Awards for 2020 George Moores Memorial Award for Excellence in Public Education

2020 did not see much in the way of our traditional public education programs. The RASCO was closed most of the year, there was no in person events of any sort, so we had to improvise. One member in particular has done this very well in this unusual year. Whether it’s giving telescope help to guiding people through the observe the universe certificate requirements, all online, this member has shown a dedication to public education, which is part of our mission statement.

This year’s George Moores Memorial Award for Excellence in Public Education goes to Alister Ling.

Awards for 2020 Bryce Heartwell Memorial Award for excellence in Astro Imaging

I really had a time with this one. There are so many talented imagers in our centre. As some of you know in my younger days I use to make Super 8mm stop motion movies. I was no Steven Spielberg, They weren’t that great and the stories I put on film were kind of stupid, but it was something I enjoyed doing because it was something I could say I made.

Astroimaging in the digital age is something like making a film. Collecting the image is an important part but it’s the processing that really brings out the detail. This past year I have been very impressed by some wide field images made by our winner. Not only are they great images after posting them on Astro he’s gone to great lengths answering questions and explaining the process that created them, even if some didn’t quite grasp the concepts. So this year’s Bryce Heartwell Memorial Award for excellence in Astro Imaging goes to Arnold Rivera.

Awards for 2020 Observer of the Year

 

Our center has a number of gifted observers. I read your reports on Astro or in Stardust and am impressed by your dedication and attention to detail, a skill that I must presume takes years effort to master. Of the reports I read one in particular jumped out at me, 2000 NCG’s. To accomplish that feat is something I could never imagine myself doing. This observer has also conceived and executed a Messier marathon – marathon where 110 objects are observered and running 42km in a single night. I have to sit down for a few minutes after just setting my scope up. So this year’s Observer of the Year award goes to Warren Finlay.

Awards for 2020 President’s Award for Service to the Centre

I first got to know the recipient of this award at the first Jasper Dark Sky Festival. We were assigned to set up telescopes on the Pyramid Lake Island. This involved several trips up and down some switch backs a narrow bumpy path, a bridge to the island and another narrow bumpy path on the island. We both had a lot of equipment and I had a handcart which we shared. Neither of us remembers that night fondly as it was a real pain to move our scopes on and off that island.

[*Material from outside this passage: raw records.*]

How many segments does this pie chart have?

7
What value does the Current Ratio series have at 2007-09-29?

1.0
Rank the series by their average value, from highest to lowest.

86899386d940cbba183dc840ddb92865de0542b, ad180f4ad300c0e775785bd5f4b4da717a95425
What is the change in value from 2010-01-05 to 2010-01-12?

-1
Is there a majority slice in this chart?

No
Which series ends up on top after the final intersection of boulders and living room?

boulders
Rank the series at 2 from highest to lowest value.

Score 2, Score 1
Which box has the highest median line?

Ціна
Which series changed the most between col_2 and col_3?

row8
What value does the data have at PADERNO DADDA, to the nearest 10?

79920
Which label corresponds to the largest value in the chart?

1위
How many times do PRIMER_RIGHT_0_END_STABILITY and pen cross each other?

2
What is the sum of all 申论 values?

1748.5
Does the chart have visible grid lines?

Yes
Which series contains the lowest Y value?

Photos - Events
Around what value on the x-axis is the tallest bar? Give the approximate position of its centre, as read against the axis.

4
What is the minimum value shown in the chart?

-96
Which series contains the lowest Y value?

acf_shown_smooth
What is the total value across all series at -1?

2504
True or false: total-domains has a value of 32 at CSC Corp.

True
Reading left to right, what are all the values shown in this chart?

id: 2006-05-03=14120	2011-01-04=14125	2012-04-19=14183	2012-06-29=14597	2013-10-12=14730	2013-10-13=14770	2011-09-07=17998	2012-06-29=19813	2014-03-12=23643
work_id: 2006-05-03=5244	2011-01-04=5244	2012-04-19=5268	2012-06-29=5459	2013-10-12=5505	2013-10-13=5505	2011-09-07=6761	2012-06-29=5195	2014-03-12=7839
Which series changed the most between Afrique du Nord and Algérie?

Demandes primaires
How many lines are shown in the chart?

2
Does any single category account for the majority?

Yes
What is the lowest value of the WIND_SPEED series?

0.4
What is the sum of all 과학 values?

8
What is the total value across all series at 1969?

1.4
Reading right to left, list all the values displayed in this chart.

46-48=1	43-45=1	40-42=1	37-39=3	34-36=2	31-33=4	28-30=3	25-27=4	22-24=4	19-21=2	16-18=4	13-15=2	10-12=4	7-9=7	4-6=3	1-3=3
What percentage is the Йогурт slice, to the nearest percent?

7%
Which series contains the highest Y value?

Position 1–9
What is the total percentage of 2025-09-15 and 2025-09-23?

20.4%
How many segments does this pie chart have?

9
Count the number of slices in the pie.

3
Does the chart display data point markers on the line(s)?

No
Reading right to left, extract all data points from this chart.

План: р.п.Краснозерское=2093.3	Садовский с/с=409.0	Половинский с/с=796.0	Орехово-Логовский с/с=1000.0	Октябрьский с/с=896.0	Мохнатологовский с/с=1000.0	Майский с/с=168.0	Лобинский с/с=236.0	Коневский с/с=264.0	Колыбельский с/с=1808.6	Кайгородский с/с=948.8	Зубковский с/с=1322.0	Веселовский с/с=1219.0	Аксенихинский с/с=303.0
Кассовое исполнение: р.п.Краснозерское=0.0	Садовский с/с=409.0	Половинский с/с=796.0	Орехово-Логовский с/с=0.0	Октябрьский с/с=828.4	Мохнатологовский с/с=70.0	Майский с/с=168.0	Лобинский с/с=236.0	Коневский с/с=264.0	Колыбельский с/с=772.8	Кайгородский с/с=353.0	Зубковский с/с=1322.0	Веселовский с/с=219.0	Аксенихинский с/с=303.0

The recipient who has been the keeper of the books for the past eight years is stepping aside this year.  He has also coordinated our contribution to the JDSF including conceiving and executing the red light walkway and assigned telescope targets to our volunteers at the JDSF. His contribution on council and to the overall operation of our Centre has been invaluable. This year’s President’s Award for Service to Edmonton Centre goes to Jay Lavender

Awards for 2020 Franklin Loehde Award for Project of the Year

A project takes a vision of where you want end up, planning and execution over a period of time. My old physics 30 teacher back at Shep, Mr. Wynn use to say a picture is worth a thousand words, and one mark on the test. Sometimes you can explain something to someone and they just don’t get it, but show them a picture and the light bulb goes on. We watch the sky, we know the movement of the Sun through the year. Ask someone where the Sun sets and they’ll say the west. Well yes it does set due west, twice a year. The rest of the time it sets westish. To illustrate this point this year’s winner took a series of sunset images from the same location to show the movement of the Sun through the seasons. The result was an image that was worthy of an Astronomy Picture the Day which was titled “Equinox in the Sky” For this effort the Franklin Loehde award for Project of the Year goes to Luca Vanzella.